● **What to do**:
Pull out the data lines from the one containing "00:00-05:59: median 11.0" down to the end of the data, both included, and reproduce them verbatim.

□ □ □ □

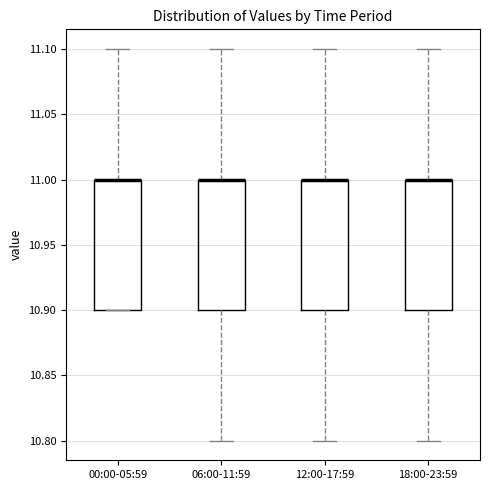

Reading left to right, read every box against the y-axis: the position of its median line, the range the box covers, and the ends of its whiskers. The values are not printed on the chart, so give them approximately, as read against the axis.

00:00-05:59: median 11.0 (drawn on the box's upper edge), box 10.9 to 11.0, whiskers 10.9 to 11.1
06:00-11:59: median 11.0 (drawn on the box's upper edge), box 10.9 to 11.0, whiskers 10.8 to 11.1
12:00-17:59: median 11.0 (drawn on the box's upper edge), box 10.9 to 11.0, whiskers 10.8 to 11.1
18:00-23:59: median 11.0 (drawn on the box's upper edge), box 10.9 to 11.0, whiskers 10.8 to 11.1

□ □ □ □

● **Solution to this exercise**:
00:00-05:59: median 11.0 (drawn on the box's upper edge), box 10.9 to 11.0, whiskers 10.9 to 11.1
06:00-11:59: median 11.0 (drawn on the box's upper edge), box 10.9 to 11.0, whiskers 10.8 to 11.1
12:00-17:59: median 11.0 (drawn on the box's upper edge), box 10.9 to 11.0, whiskers 10.8 to 11.1
18:00-23:59: median 11.0 (drawn on the box's upper edge), box 10.9 to 11.0, whiskers 10.8 to 11.1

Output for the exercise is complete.